Saranno gli approcci dell’agenda setting e dell’agenda building (secondo gli studi del compianto Mauro Wolf) a meglio chiarire il punto: la comunicazione (classica) non influisce in modo diretto sugli orientamenti delle persone, bensì sulla costruzione del clima e delle priorità. Del resto, lo vediamo tuttora nei grandi quotidiani o nella televisione generalista: un tema sale e scende secondo opportunità extra-mediali.
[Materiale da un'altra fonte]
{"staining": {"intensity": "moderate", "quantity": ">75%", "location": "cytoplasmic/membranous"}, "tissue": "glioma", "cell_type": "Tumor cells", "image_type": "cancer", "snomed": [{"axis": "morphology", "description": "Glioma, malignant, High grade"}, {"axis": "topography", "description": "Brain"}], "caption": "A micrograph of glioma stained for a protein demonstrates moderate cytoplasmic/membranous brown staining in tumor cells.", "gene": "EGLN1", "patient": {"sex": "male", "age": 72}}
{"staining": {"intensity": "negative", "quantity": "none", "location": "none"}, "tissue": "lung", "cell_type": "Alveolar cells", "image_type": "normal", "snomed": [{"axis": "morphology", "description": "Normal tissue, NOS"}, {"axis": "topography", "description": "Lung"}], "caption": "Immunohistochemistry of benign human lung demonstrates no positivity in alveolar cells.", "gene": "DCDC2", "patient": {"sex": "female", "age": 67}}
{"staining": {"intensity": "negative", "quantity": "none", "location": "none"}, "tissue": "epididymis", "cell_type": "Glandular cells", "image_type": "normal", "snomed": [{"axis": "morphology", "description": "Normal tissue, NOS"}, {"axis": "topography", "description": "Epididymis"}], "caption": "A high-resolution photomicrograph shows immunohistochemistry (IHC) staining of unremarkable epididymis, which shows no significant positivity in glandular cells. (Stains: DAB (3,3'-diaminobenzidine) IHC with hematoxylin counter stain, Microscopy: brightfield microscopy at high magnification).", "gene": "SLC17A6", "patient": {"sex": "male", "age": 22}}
Pensiamo alla pandemia prima e oggi alla guerra.
Naturalmente, stiamo parlando dei media analogici o di quelli digitali derivati a mo’ di copia conforme dai predecessori.
All’origine del declino italiano nei media sta, però, la combinazione tra diversi fenomeni almeno in parte peculiari: l’assenza di veri e propri editori puri; la concentrazione proprietaria figlia dell’assenza di regole reali, la persistenza dolosa dei conflitti di interessi, l’arretratezza delle culture tecnologiche, l’intreccio improprio tra politica e comunicazione.
Con l’offensiva congiunta di Fininvest-Mediaset e Forza Italia il contesto cambiò, fino a rovesciare l’ordine degli addendi: la comunicazione si fece politica e quest’ultima si acconciò ad una simbiosi subalterna con la comunicazione.
Il berlusconismo non è solo e tanto un fenomeno limitato alla sfera politica, bensì un modello di ibridazione tra i due livelli. I videomessaggi superano l’intermediazione giornalistica e costruiscono la relazione tra l’uno e la moltitudine che diventa via via uno stile e un criterio. Con numerosi seguaci e discepoli che oggi troviamo nei talk o nell’utilizzo capillare dei social.